200 bekannte Virenarten
können eine Erkältung auslösen, indem sie die
Zellen der Nasen- und Rachenschleimhaut befallen und sich
dort vermehren. Spezialisierte Abwehrzellen setzen chemische
Botenstoffe frei, die zu den typischen Erkältungssymptomen,
wie Halsschmerzen mit Schluckbeschwerden, Husten, Schnupfen
und Gliederschmerzen führen. Das Immunsystem wird mit
dem banalen Infekt zwar leicht fertig, allerdings sind die
typischen Symptome lästig. Doch gegen viele Erkältungssymptome
schaffen einfache Hausmittel Abhilfe.
Pflanzen selbst produzieren Abwehrstoffe um sich vor Pilzen,
Bakterien und Viren zu schützen und können somit
antibakteriell, schmerzstillend und entzündungshemmend
wirken.
Als Hausmittel gegen die einsetzende Erkältung der harmloseren
Art hilft unter anderem ein Holunderblütentee. Heiß
getrunken, am besten mit Honig gesüßt, bringt er
den Körper dazu, kräftig zu schwitzen und sich so
gegen die drohende Erkrankung zu wehren. Selbst Fußbäder
mit Salz wärmen den Körper richtig durch und helfen
ebenfalls, einer Erkältung zuvor zu kommen.
Wen der Schnupfen plagt, der sollte die Nase mit Kochsalz
(Natriumchlorid) spülen. So können Bakterien und
Viren von den Schleimhäuten gespült werden, die
Nase wird befreit und das Sekret kann abfließen. Ätherische
Öle, vor allem Eukalyptus und Minze können bei
verstopfter Nase auch Erleichterung bringen, da sie den
Schleim lösen und so helfen, den Schnupfen schneller
zu besiegen. Kopfdampfbäder mit Salz oder Thymian halten
die Atemwege feucht und die Schnupfennase kann wieder besser
durchatmen.
Gegen Husten sind viele Kräuter gewachsen. Pflanzenextrakte,
die den Husten lindern finden sich zum Beispiel in Thymian,
Lindenblüten oder Spitzwegerich. Da Zwiebeln schleimlösende
und antimikrobiell wirkende Substanzen enthalten, hilft gegen
den lästigen Husten ebenfalls ein Zwiebelsirup sowie
ein ?aufguss. Ein altes Hausmittel, das den Hustenreiz lindert
und zur Nachtruhe verhilft, ist ein Hustenbier, bestehend
aus warmem Bier und flüssigem Honig. Hustensäfte,
-tropfen oder ?bonbons mit Wirkstoffen aus Efeublättern,
Anis, Eukalyptus, Eibisch, Fenchel und Thymian erleichtern
das Abhusten. Erkältungsbalsam oder Kapseln, die ätherische
Öle aus Eukalyptus und Thymian enthalten, dienen ebenfalls
diesem Zweck.
Fieber ist ein Ausdruck einer Immunreaktion des Körpers
und unterstützt die Heilung. Erst ab etwa 39° oder
bei länger andauerndem Fieber kann die Temperatur mit
Holunderblüten- und Lindenblütentee ebenso wie durch
die Anwendung von Wadenwickeln gesenkt werden.

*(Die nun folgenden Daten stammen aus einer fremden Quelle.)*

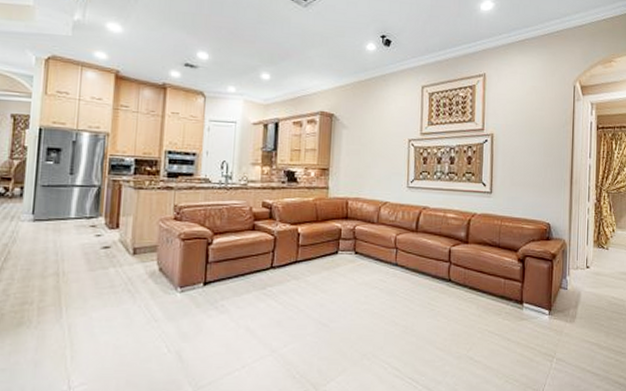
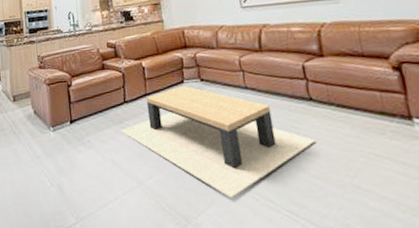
coffee table: none [261,257,445,367] -> present [120,86,315,198]

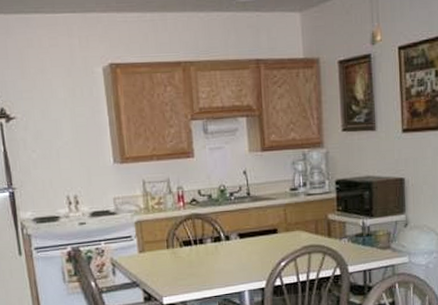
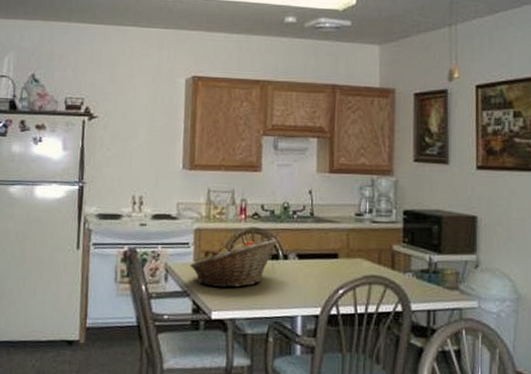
fruit basket: none [135,221,217,275] -> present [189,237,277,288]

Erkältungsbäder dienen gleich mehreren Zwecken:
Sie erhöhen künstlich die Körpertemperatur
und aktivieren so das Immunsystem. Darüber hinaus fördern
sie die Durchblutung der entzündeten Bereiche, was die
Schleimlösung begünstigt. Badezusätze wie Heublumenextrakt
können den Effekt unterstützen und die den Bädern
zugesetzten ätherischen Öle verdampfen und werden
inhaliert.
Gegen Schmerzen in Rachen und Hals hilft nicht nur ein warmer
Hals- oder Kartoffelwickel, der die Durchblutung fördert
und somit die lokale Abwehr stärkt, sondern auch das
Gurgeln mit Salbei-, Kamillen- oder Salzwasserlösungen.
Die Substanzen wirken desinfizierend und entzündungshemmend.
Fencheltee hingegen beruhigt den Hals, vor allem, wenn er
mit Honig gesüßt ist. Honig hat von Natur aus ein
antibakterielles Potenzial, das im Erkältungsfall helfen
kann.
Selbst eine kräftige Hühnerbrühe hat sich inzwischen
als heilsames Hausmittel bewährt.
Dauert ein Schnupfen oder Husten aber länger als eine
Woche, steigt das Fieber hoch oder fühlt sich der Patient
sehr schlecht, sollte unbedingt ein Arzt aufgesucht werden.